Retirement Anxiety
Stephen H. Anderson, MD, FACEP
Nervous. Profound anxiety. I had spent decades preparing for this. I had gone to the classes, done the homework, paid the dues … but was I really ready?
35 years ago, I picked a date. Had everything since then been leading up to this? Was the time right? Retirement terrified me for a decade prior. Turns out the questions I had tortured myself with were pretty universal among most of my peers, but the answers from most of my mentors were similar…“It depends.” Pardon my French, but SHIT, THAT’S NOT AN ANSWER!
I’m not sure why I was so uncomfortable. Like I said, I had gone to the financial planning sessions. I had made a lifetime of financial decisions based on “retiring comfortably.” There were grasshopper moments, but every month, I had the diligence of “storing colony grain” that had been stashed away for the winter years of my existence.
I was in a comfortable economic position. I wasn’t free to gallivant without a worry, but barring catastrophe, I wouldn’t lack for comfort. A bit of a hoarder, the challenge would be discarding acquisitions, not how to garner more…
No… money would keep me honest, but it wasn’t the root of my anxiety.
There wasn’t any other lifetime longing for an alternative career or employment accomplishments I still yearned to fulfill. I had chosen a calling that exceeded every challenge I could have dreamed of. I had the opportunity to save lives daily, impact another human’s life in their most terrifying moment. To heal body and spirits.
In the moments between the one-to-one interactions that only medicine and religion can offer a professional, I also got to work to better the system. I came to understand that beyond healing one gurney at a time, I could impact communities. I was blessed to never be without recent successes but always with another challenge in front of me.
No… it wasn’t because I still needed to do something else that tore at my soul to accomplish. My CV read well enough already.
Maybe it was losing connections? We all remember dear friends we had felt we would never lose touch with, who moved away, and became only wonderful memories.
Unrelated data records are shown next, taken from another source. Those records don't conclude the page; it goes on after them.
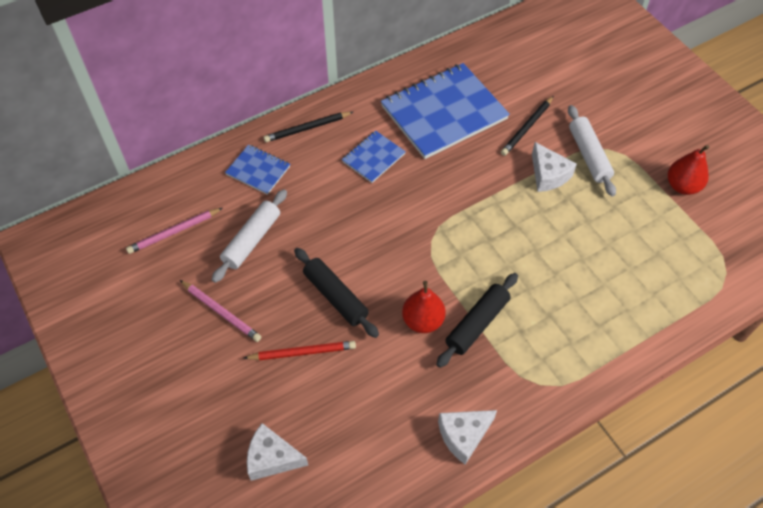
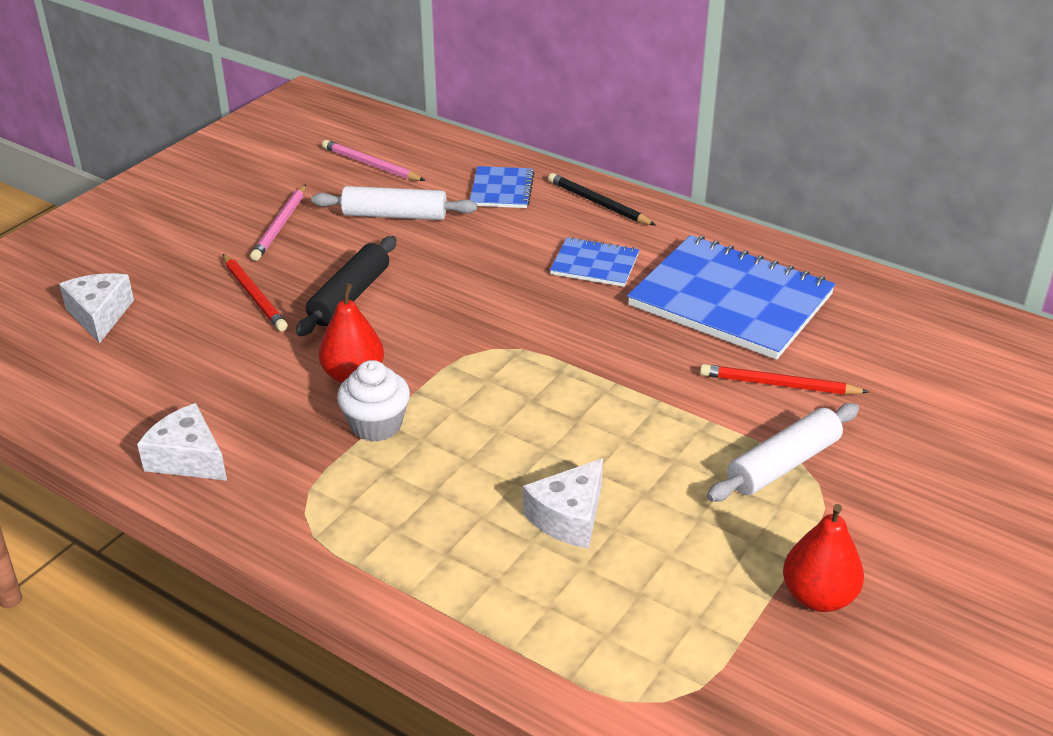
camera: 65 degrees right, 20 degrees down
(477, 324) = (376, 425): black rolling pin -> white cupcake
(527, 127) = (779, 384): black pencil -> red pencil
(548, 175) = (703, 429): white cheese -> white cheese (569, 517)

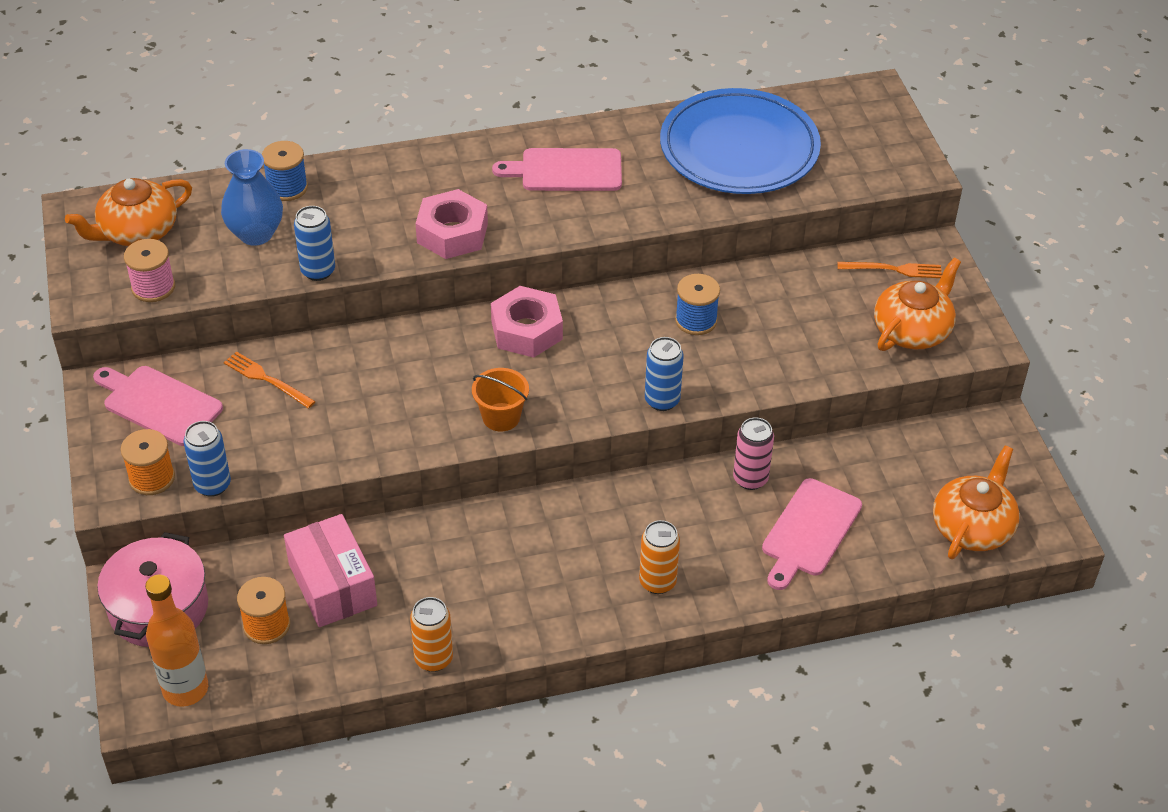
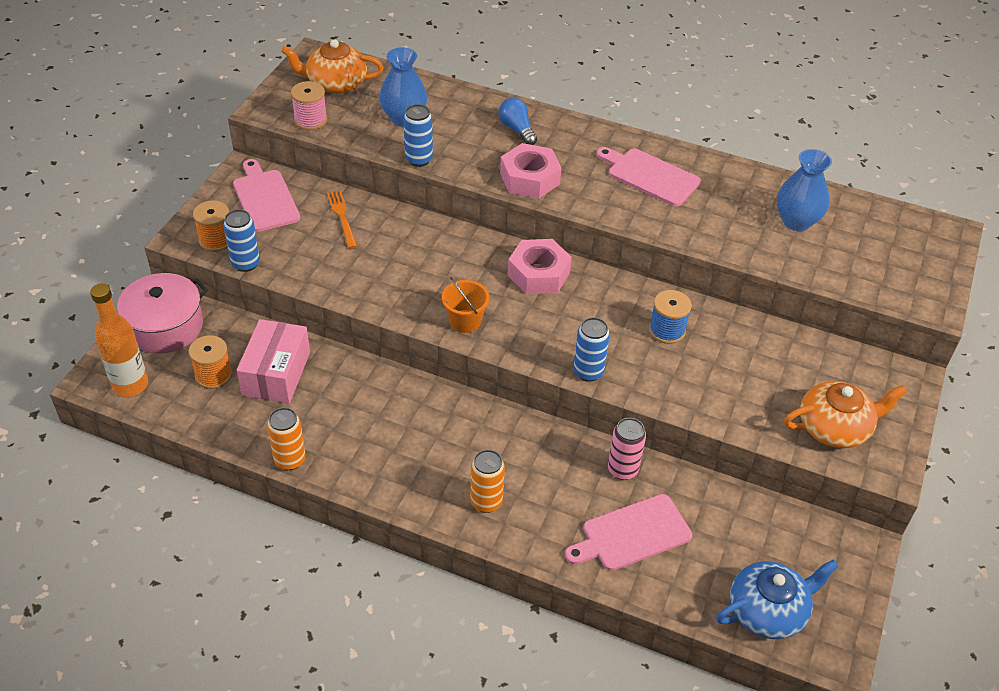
camera: 35 degrees right, 0 degrees up
(287, 188) = (452, 100): blue spool -> none
(388, 187) = (517, 129): none -> blue light bulb
(739, 149) = (796, 221): blue plate -> blue vase
(893, 269) = (860, 375): orange fork -> none
(972, 527) = (768, 610): orange teapot -> blue teapot

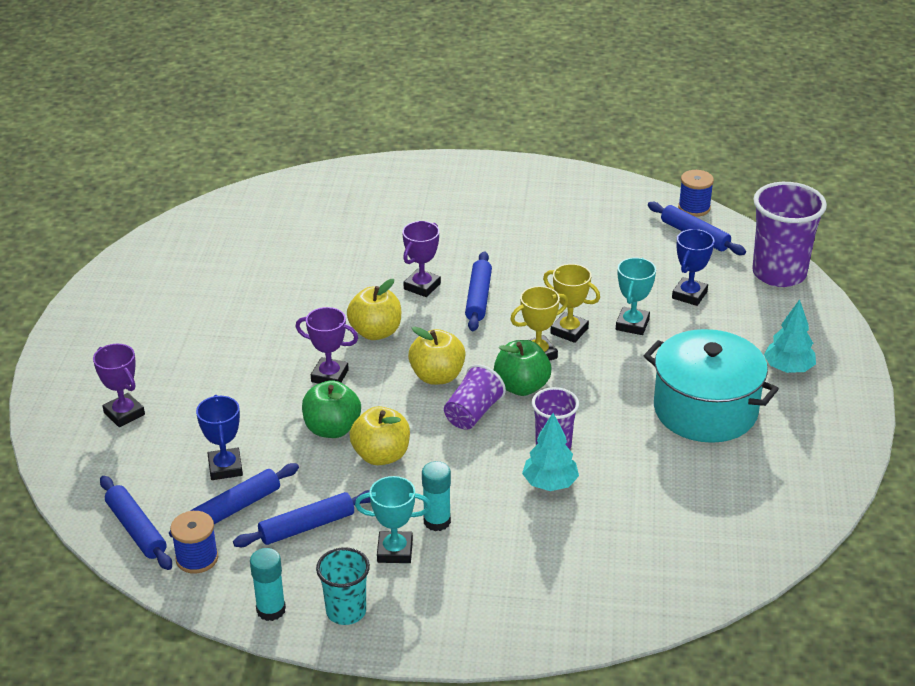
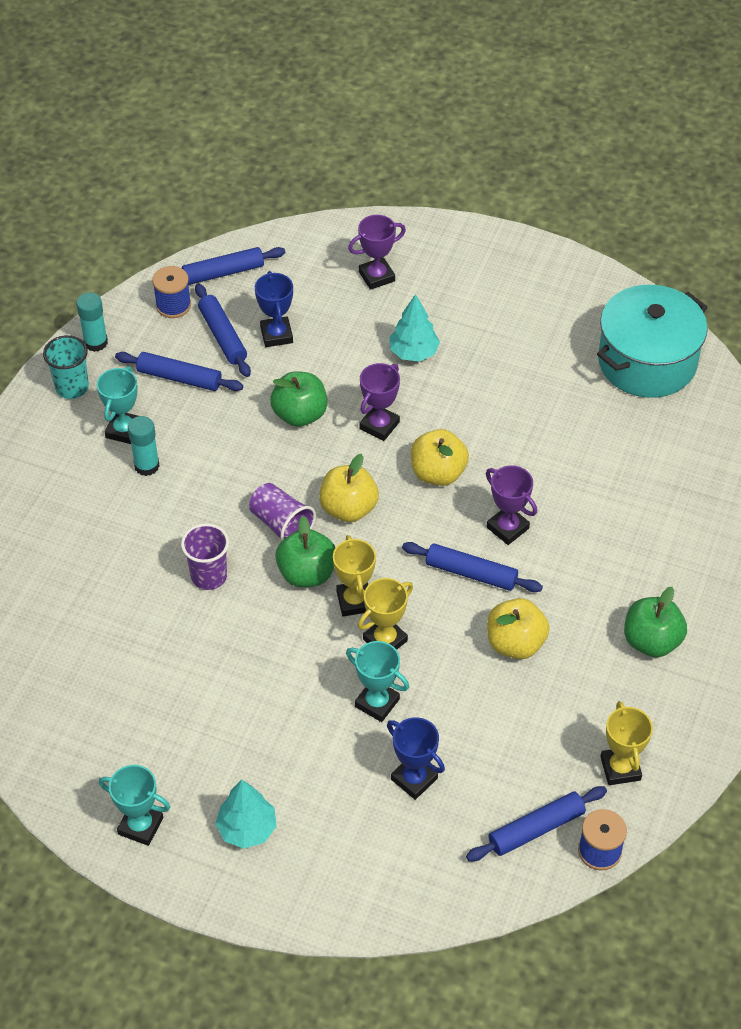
camera: 105 degrees right, 15 degrees up
(225, 467) = (276, 335): blue trophy -> blue trophy turned 75 degrees clockwise
(307, 526) = (179, 378): blue rolling pin -> blue rolling pin turned 60 degrees counterclockwise
(381, 455) = (249, 443): yellow apple -> yellow apple (515, 643)
(503, 206) = (651, 641): none -> green apple
(550, 484) = (158, 559): turquoise tree -> turquoise tree (413, 352)
(622, 207) = (620, 768): none -> yellow trophy
(705, 410) = (211, 723): turquoise pot -> turquoise pot (647, 362)
(779, 273) = (427, 893): purple cup -> none
(826, 427) = (140, 826): none -> turquoise trophy

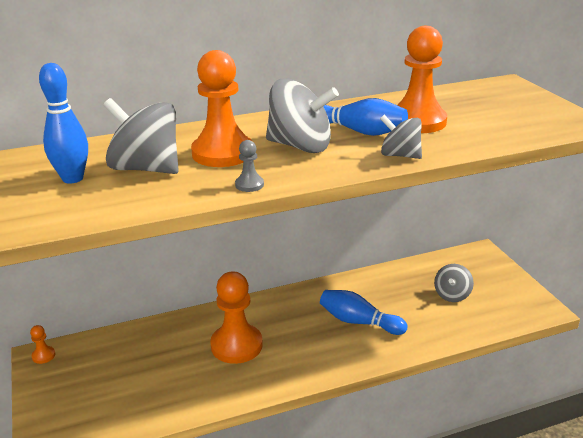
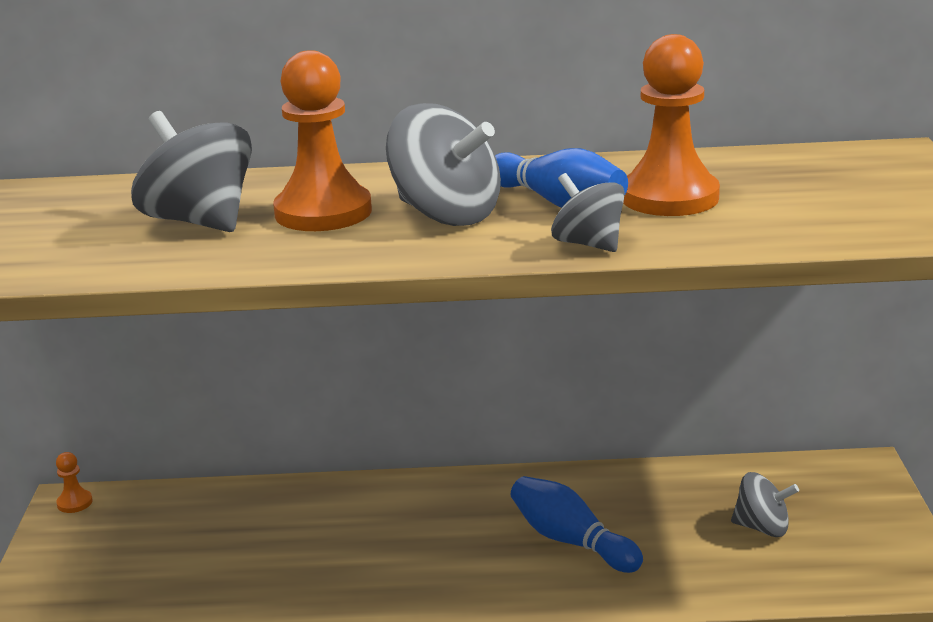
camera: 20 degrees right, 5 degrees down
(72, 178) = (94, 223): blue bowling pin -> none
(236, 345) = (354, 540): orange pawn -> none
(249, 185) = (322, 259): grey pawn -> none
(452, 295) = (762, 528): grey spinning top -> grey spinning top turned 120 degrees counterclockwise

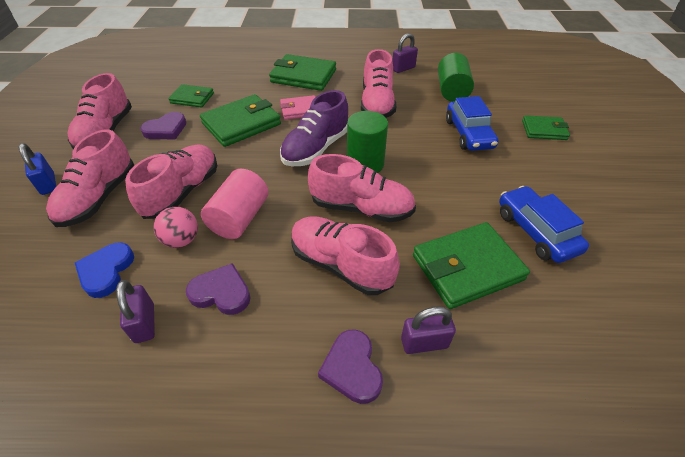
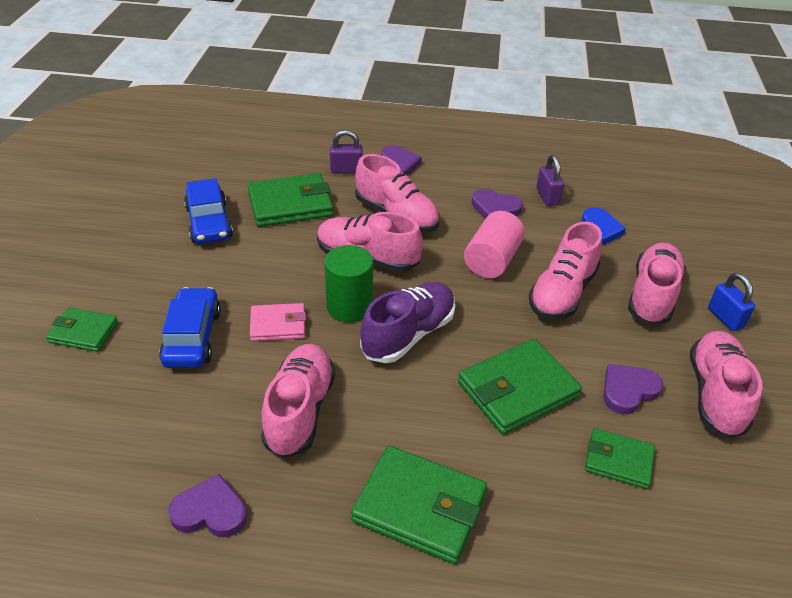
camera: 175 degrees left, 5 degrees down
(182, 240) = (543, 247): pink ball -> none
(300, 110) = (428, 411): pink wallet -> pink wallet (278, 325)
(403, 68) = (210, 511): purple padlock -> purple heart
(452, 91) = (157, 430): green cylinder -> none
Would I become just another memory?
One of the greatest thrills of critical care medicine is building teams. A core cadre of warriors you battled the enormity of trauma and pestilence with, then laughed, ate, and bonded forever with. Would I just become a mythical character in old war stories, never to wrestle in the actual trenches with my team again? Human bonds are why most people state they remain at a job - would I lose those connections?
No… I realized over 35 years in the same shop that everyone EXCEPT me and two clerks had changed over the years. Bringing new individuals into the fold meant creating new friendships and bonds, and I was good at that. I loved to mentor, entertain, and be educated and entertained. I would find new venues for that.
Was I worried about “finding things to do?” I had plenty of hobbies, and years with inadequate extra hours to master any of them. I was never going to join the Senior Professional Golfer’s Tour or display wood crafting artistic pieces at international shows. But I had lots of unread books, a handicap that needed lowering, trails yet to hike, and projects to keep my hands busy for decades.
No… I wasn’t worried that “idle hands would become the devil’s craftsman.” I slowly began to realize I was nervous, partly by the unknown. All my life, there had been answers that were found by asking, reading, and then testing well.
I had scored in the top 10% most of my life. But how do you get a 95% grade on retirement? The answer I wanted from someone wasn’t, “It depends.” I saw happily retired friends who had gone before me… was just “being happy” enough?
Then the epiphany struck me with my (present) answer to what made me worried, and I saw the pathway I needed to move forward. I needed to REMAIN RELEVANT.
I still needed to find purpose and to feel that that purpose made other’s lives better. THAT was how I could continue to grow and make my life better. I really didn’t need an income. I really didn’t want to be locked into someone else’s schedule.
To get an “A” in retirement, I needed a few simple rules to try and follow:
- Paramount, I needed to impact other’s lives in a positive fashion. One on one, and by continuing to create systems to do that. Stay tuned to hear more about the impact of the Exploring Retirement Section at ACEP, and The Naloxone Project.
- I needed, as much as possible, to have my schedule, be MY schedule.
- My mantra from work for 35 years morphed slightly. Instead of “family-first, whatever makes you whole-second, job-third,” it would become “family-first, what makes me whole-second, and now health-third.”
I will always remember a mentor of mine who gave me one very profound piece of advice that has been accurate for the 35 years I’ve worked toward this. “All successful beginnings include an exit strategy.”
I have to be honest - I’m still inventing my exit strategy two years into this new phase of life - retirement.
But I’m not anxious anymore. I’m profoundly fulfilled when I get to help others think though their anxieties and strategies, because my answer isn’t necessarily their answer. You see, “It does depend.” But I’m always happy to share my thoughts. Let me know your thoughts and if we can share ideas.